Washington’s Gig-Economy Compromise
As the Washington Legislature churns through their final product before the constitutionally mandated end of Session on March 10, recent developments at the intersection of labor, workers’ compensation, and so-called “gig-economy” companies have reached Governor Inslee’s desk.
Background. Gig-economy companies are generally thought to include workers engaged in part-time, temporary, or independent contractor positions to provide services such as transportation, to food delivery, to groceries. In recent years, state legislatures and “gig-economy” companies have sought to rectify continuing issues as to independent contractors and the flexibility arising out of setting one’s own work schedule, including the use of ride-sharing apps. Washington seeks to resolve that issue with House Bill 2076.
It is clearly a compromise between one of the more powerful unions in the state, Teamsters 117, and two of the leading “gig-economy” companies currently operating, Uber and Lyft. It should be stressed that, as of now, it relates to “transportation network companies” or a ‘company that uses a digital network or software to connect passengers to drivers for providing a prearranged ride.’ So, the effect should apply almost exclusively to Uber/Lyft. But, it is instructive at what some down-stream impacts could be for other platform-based companies in the gig-economy.
The Bill contains several core-provisions for employers and companies to be aware of.
Paid Sick Leave and Minimum Compensation. The Bill provides for paid sick leave accrual and minimum compensation. First, Drivers are eligible to: (1) accrue paid sick time upon recording 90 hours of passenger platform time on the TNCs platform; (2) carry over up to 40 hours of unused paid sick time to the next year; and (3) use sick time in increments of four hours or more. Second, it provides minimum total compensation for drivers and trips in the City of Seattle (the greater of (a) 59 cents per minute and $1.38 per passenger platform mile; or (b) a minimum of $5.17 per dispatched trip; or outside of Seattle (the greater of (a) 34 cents per minute and $1.17 per passenger platform mile; or (b) a minimum of $3 per dispatched trip.).
Industrial Insurance and Labor Regulations. The Bill eliminates previous waivers of workers’ compensation coverage for TNC’s before L&I (Title 51). That is, L&I must apply workers’ compensation premiums to TNC’s, and adjust such premiums as new factors develop. Though the application of the workers’ compensation statutes is said to not be indicative of an “employer-employee” relationship, its real application eliminates any questions as to whether Drivers are considered employees for purposes of workers’ compensation.
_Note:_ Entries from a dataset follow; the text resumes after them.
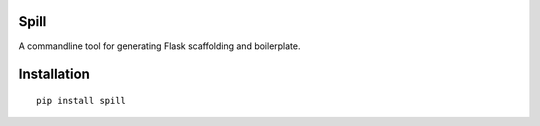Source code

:Spill
=====

A commandline tool for generating Flask scaffolding and boilerplate.

Installation
============

::

    pip install spill
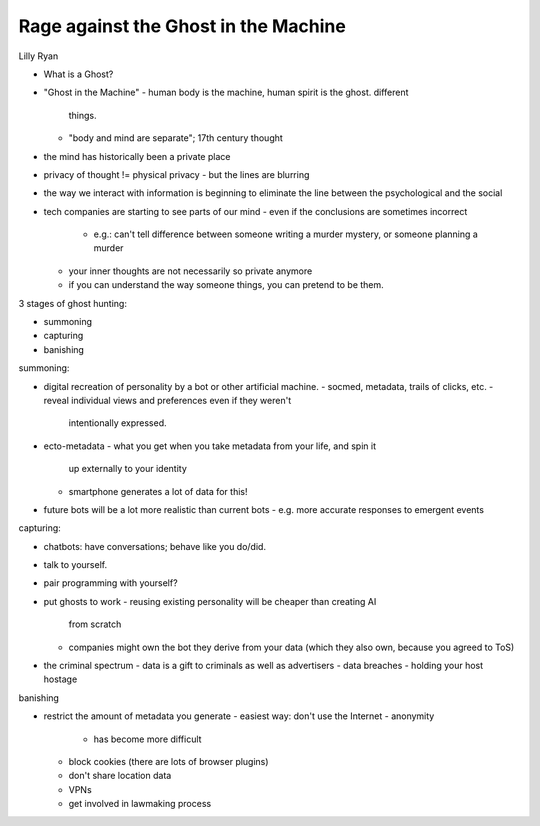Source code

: Rage against the Ghost in the Machine
=====================================

Lilly Ryan

- What is a Ghost?
- "Ghost in the Machine"
  - human body is the machine, human spirit is the ghost.  different
    things.
  - "body and mind are separate"; 17th century thought

- the mind has historically been a private place
- privacy of thought != physical privacy
  - but the lines are blurring
- the way we interact with information is beginning to eliminate the
  line between the psychological and the social
- tech companies are starting to see parts of our mind
  - even if the conclusions are sometimes incorrect
    - e.g.: can't tell difference between someone writing a murder
      mystery, or someone planning a murder
  - your inner thoughts are not necessarily so private anymore
  - if you can understand the way someone things, you can pretend to
    be them.

3 stages of ghost hunting:

- summoning
- capturing
- banishing

summoning:

- digital recreation of personality by a bot or other artificial
  machine.
  - socmed, metadata, trails of clicks, etc.
  - reveal individual views and preferences even if they weren't
    intentionally expressed.
- ecto-metadata
  - what you get when you take metadata from your life, and spin it
    up externally to your identity
  - smartphone generates a lot of data for this!
- future bots will be a lot more realistic than current bots
  - e.g. more accurate responses to emergent events

capturing:

- chatbots: have conversations; behave like you do/did.
- talk to yourself.
- pair programming with yourself?
- put ghosts to work
  - reusing existing personality will be cheaper than creating AI
    from scratch
  - companies might own the bot they derive from your data (which
    they also own, because you agreed to ToS)
- the criminal spectrum
  - data is a gift to criminals as well as advertisers
  - data breaches
  - holding your host hostage

banishing

- restrict the amount of metadata you generate
  - easiest way: don't use the Internet
  - anonymity
    - has become more difficult
  - block cookies (there are lots of browser plugins)
  - don't share location data
  - VPNs
  - get involved in lawmaking process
But, despite this sweeping impact, it does clarify that a driver is only considered an “employee” while utilizing the application software of the TNC. So if an injury were to occur outside of the platform usage, the worker would not be considered covered under Title 51. It would also have additional application under Title 49 (Labor Regulations) using the same theory and example.
Regulations and Licensing. The Bill providers for stricter regulations of TNC’s and involves uniform regulations in conjunction with Department of Licensing standards.
Driver Resource Center. And it creates a fund for a Driver Resource Center to, among other things, support drivers in resolving disputes around deactivations and receipt of tips directly from consumers.
In many ways, the Bill expands certain aspects of Seattle and King County’s regulations of TNC’s. Seattle has previously instituted a minimum wage and created a dispute resolution process for affected gig-workers. The Bill would preempt cities and counties from setting their own regulations of TNC’s, and the Bill singles out Seattle and King County for preemption. So, in effect, Seattle and King County would be precluded from enacting any new measures against TNC’s and any measures which conflict with the text of the Bill should be moot.
As above, this appears to be focused on companies like Uber and Lyft, who have vocally been at the forefront of the issue. But there are additional gig-economy companies which could be impacted downstream. This includes food couriers and other transportation services. The impact would thus subject those companies to WISHA and workers’ compensation coverage, minimum wage requirements, and paid sick leave. We foresee such activity ramping up in the 2023 Regular Session.
As of March 14, 2022 the Bill has passed both chambers and awaits Governor Inslee’s signature.